*Task prompt:*
Reproduce the rows word for word, from the very start through the line containing "Những chiếc bánh", including that line.

<<<<

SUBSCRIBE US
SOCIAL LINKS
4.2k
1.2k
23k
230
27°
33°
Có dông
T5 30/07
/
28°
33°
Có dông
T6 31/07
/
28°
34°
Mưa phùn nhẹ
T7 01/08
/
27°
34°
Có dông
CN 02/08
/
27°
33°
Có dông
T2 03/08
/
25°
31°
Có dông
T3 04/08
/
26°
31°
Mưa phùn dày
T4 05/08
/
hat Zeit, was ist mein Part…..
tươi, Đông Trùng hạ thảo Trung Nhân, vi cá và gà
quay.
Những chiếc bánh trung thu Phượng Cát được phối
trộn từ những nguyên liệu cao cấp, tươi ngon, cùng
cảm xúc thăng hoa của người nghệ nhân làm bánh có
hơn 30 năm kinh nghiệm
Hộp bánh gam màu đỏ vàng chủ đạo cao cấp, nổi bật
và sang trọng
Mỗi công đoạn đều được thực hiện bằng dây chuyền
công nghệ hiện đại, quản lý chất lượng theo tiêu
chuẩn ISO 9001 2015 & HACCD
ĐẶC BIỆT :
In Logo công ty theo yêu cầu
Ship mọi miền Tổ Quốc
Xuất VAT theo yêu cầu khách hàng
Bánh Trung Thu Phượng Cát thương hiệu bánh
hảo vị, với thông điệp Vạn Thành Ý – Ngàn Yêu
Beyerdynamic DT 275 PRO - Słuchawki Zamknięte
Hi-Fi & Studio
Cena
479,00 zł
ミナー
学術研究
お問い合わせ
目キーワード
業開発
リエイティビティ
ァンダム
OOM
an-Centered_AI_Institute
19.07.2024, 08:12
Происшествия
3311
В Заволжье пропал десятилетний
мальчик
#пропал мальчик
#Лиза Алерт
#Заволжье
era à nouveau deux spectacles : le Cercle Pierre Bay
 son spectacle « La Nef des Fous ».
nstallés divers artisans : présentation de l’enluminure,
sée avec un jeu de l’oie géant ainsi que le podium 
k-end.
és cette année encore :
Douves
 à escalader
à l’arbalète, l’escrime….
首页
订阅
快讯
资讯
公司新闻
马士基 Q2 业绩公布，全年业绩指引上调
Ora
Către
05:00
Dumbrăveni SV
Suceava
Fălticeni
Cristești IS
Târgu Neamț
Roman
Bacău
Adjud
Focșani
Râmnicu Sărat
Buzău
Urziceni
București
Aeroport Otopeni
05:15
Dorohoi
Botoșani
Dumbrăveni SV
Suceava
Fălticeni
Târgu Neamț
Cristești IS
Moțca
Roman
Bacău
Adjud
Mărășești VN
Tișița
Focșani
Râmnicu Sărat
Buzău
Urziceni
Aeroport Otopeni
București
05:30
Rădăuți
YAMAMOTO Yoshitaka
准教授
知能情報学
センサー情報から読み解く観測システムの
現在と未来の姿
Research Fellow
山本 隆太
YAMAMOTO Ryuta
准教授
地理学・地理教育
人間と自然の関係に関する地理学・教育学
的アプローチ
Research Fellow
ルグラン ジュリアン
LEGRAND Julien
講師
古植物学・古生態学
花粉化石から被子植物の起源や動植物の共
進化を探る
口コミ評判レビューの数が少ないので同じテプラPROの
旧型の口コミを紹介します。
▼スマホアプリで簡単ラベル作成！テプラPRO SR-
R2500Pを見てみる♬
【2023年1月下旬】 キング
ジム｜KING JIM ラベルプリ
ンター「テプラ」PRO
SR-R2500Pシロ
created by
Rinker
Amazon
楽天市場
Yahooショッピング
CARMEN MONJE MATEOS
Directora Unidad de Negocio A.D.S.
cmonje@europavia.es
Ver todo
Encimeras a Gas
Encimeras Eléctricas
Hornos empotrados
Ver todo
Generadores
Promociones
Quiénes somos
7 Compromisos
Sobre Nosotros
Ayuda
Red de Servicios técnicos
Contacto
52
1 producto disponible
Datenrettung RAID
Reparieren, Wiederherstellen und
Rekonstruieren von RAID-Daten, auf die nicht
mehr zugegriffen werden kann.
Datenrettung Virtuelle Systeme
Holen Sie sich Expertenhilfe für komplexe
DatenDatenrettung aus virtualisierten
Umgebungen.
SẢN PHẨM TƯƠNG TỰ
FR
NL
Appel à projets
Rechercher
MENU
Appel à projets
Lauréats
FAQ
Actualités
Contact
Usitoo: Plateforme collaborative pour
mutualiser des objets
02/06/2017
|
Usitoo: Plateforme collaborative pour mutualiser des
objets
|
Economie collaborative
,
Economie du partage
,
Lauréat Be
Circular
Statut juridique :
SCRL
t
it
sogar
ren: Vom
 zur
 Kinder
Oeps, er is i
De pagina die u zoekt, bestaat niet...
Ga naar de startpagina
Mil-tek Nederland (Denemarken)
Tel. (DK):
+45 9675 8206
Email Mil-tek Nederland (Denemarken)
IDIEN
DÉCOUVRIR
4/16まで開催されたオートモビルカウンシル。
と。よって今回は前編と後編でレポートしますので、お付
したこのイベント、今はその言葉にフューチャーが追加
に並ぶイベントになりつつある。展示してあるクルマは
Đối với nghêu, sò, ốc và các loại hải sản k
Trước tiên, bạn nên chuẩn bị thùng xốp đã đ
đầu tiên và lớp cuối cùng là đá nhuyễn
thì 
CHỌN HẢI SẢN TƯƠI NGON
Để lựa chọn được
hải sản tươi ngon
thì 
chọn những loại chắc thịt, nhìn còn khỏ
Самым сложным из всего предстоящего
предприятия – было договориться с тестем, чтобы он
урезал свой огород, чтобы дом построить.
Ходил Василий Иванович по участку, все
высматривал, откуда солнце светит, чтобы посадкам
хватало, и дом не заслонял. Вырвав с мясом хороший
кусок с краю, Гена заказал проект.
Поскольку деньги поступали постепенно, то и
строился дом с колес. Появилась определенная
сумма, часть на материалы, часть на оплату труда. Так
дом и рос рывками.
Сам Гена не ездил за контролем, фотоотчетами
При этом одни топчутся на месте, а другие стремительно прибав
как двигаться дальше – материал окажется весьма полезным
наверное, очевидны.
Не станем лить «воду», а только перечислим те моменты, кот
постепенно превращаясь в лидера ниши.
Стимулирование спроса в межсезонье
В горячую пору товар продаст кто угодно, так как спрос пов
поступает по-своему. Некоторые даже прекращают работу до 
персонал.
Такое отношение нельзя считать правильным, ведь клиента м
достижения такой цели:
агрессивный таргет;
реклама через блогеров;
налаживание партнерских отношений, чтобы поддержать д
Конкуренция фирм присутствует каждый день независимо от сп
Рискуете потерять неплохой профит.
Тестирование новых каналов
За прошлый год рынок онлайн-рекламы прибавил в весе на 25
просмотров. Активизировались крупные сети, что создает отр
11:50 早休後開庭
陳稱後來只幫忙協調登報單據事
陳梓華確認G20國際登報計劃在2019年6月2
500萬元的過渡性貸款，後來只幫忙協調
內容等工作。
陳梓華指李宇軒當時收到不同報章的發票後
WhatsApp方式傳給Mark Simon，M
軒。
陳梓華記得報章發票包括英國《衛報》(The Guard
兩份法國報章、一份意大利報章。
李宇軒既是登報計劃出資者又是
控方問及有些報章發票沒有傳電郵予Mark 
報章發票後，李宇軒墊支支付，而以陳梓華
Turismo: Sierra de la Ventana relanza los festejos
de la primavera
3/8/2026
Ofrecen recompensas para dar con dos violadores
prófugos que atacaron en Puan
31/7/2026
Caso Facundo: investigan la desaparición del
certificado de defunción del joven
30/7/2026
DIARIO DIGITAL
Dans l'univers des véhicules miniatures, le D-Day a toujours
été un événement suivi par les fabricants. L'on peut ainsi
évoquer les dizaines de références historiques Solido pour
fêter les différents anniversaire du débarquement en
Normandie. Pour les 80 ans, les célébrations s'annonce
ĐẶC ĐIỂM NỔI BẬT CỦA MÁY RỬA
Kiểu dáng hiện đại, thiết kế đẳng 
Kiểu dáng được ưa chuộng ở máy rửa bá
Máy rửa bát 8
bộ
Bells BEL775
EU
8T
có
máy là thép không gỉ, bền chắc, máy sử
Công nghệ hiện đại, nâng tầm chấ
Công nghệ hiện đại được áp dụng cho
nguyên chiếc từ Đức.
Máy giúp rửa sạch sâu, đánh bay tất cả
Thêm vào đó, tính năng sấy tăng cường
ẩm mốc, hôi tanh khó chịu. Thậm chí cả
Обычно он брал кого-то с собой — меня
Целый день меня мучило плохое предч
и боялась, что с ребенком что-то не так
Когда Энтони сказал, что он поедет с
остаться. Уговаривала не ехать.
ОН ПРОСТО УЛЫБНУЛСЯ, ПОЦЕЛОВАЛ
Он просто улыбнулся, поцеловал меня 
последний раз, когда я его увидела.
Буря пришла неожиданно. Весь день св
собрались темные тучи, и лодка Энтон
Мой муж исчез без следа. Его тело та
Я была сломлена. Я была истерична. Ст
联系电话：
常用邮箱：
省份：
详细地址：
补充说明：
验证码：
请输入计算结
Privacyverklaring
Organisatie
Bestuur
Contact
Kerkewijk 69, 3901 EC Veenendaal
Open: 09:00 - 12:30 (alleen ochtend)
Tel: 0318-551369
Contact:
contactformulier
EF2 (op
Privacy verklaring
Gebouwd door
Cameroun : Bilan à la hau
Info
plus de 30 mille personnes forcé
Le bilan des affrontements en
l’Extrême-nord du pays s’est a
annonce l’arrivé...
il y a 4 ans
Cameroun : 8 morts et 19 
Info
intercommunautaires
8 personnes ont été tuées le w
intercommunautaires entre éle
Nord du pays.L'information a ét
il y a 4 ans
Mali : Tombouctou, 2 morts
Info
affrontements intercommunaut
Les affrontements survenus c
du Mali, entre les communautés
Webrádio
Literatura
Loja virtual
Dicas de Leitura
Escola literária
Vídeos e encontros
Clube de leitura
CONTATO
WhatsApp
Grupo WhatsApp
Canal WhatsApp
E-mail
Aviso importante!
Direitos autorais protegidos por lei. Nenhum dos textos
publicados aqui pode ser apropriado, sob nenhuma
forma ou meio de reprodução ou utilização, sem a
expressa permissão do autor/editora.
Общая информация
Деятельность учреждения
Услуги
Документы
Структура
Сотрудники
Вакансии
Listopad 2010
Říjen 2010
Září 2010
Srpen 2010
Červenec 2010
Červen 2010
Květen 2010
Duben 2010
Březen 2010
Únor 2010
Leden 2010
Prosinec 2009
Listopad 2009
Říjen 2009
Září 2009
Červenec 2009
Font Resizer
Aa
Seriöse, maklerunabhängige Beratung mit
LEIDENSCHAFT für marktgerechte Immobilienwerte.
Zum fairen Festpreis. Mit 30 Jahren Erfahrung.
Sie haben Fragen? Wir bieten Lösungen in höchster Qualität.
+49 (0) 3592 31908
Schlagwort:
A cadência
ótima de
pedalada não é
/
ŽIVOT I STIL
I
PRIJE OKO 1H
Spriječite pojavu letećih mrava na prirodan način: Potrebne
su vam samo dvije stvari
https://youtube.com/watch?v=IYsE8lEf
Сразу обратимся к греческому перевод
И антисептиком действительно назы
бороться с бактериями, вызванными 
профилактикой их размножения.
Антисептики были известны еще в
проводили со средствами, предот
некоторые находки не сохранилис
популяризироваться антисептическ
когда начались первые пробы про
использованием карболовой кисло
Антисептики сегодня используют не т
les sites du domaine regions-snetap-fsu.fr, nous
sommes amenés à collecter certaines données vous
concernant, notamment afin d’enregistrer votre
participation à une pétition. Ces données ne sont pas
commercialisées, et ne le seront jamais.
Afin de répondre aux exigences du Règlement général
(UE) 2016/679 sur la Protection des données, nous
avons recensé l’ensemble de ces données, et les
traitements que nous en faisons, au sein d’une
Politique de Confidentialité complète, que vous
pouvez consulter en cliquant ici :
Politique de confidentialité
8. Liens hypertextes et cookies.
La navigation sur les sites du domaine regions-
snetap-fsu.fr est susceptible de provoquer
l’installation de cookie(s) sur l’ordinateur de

>>>>

*Response:*
SUBSCRIBE US
SOCIAL LINKS
4.2k
1.2k
23k
230
27°
33°
Có dông
T5 30/07
/
28°
33°
Có dông
T6 31/07
/
28°
34°
Mưa phùn nhẹ
T7 01/08
/
27°
34°
Có dông
CN 02/08
/
27°
33°
Có dông
T2 03/08
/
25°
31°
Có dông
T3 04/08
/
26°
31°
Mưa phùn dày
T4 05/08
/
hat Zeit, was ist mein Part…..
tươi, Đông Trùng hạ thảo Trung Nhân, vi cá và gà
quay.
Những chiếc bánh trung thu Phượng Cát được phối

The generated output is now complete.